For this post, you will need the following prerequisites:

- The latest version of Docker installed in your machine. In case you don't have the latest version, please follow the instructions at the following URL: https://docs.docker.com/get-docker/.
- Access to a bash terminal (Linux or Windows).
- Access to a browser.
- Python 3.5+ installed.
- PIP installed.

## Why MLflow?

MLflow provides a single platform for everyday practitioners to handle the entire machine learning lifecycle, from iterating on model development to deploying it in a scalable and reliable environment that meets modern software system requirements.It facilitates the colaboration across roles and standarize the set of tools use a high level.

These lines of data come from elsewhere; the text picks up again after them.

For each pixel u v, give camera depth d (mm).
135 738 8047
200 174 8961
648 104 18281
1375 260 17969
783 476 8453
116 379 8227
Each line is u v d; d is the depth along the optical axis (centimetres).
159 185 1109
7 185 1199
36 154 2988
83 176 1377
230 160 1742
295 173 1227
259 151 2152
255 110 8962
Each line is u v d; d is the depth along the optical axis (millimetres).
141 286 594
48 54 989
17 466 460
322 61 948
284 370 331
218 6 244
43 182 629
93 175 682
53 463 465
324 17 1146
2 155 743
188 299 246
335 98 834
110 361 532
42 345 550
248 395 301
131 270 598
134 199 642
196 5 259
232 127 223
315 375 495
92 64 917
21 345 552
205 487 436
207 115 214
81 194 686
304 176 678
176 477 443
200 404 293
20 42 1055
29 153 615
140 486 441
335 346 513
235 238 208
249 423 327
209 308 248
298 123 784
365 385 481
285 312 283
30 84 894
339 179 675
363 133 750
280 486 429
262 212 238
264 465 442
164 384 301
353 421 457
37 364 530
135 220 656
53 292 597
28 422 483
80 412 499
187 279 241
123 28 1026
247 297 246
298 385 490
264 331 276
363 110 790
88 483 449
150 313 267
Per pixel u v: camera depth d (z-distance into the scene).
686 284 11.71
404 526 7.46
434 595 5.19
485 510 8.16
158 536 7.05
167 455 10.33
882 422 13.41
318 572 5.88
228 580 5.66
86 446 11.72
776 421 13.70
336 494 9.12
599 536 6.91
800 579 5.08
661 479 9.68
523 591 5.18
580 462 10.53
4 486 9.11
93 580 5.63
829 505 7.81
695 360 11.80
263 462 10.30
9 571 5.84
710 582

### Getting started with Mlflow

In the following code example, the Tracking API will be introduced. It would help us better understand how the MLflow API works and how it can be used to track our experiment's metrics, parameters, and artifacts during experimentation.


In [7]:
import os
import mlflow
from mlflow import log_metric, log_param, log_artifact
from mlflow.tracking import MlflowClient
from mlflow.entities import ViewType

In [8]:
# Log a parameter (key-value pair)
log_param("param1", 5)

# Log a metric; metrics can be updated throughout the run
log_metric("foo", 1)
log_metric("foo", 2)
log_metric("foo", 3)

# Log an artifact (output file)
with open("output.txt", "w") as f:
    f.write("Hello world!")
log_artifact("output.txt")

Exception: '/home/jovyan/mlruns' does not exist.

We can observe that a new folder named `mlruns` was created along with some files.

In [None]:
!cat /etc/*-release

In [None]:
!tree mlruns -L 4

The mlruns folder is the default root directory for storing experiment runs and artifacts in the MLflow tracking component. The folder structure of the mlruns directory consists of multiple subdirectories, one for each run in your experiment.

Each run subdirectory is named after a unique run ID and contains the following files and directories:

- **meta.yaml:** A YAML file that contains metadata about the run, such as the run's status, start time, end time, and user-defined tags and parameters.
- **params:** A directory that contains YAML files for each parameter used in the run. Each file is named after the parameter name and contains its value.
- **tags:** A directory that contains YAML files for each tag applied to the run. Each file is named after the tag name and contains its value.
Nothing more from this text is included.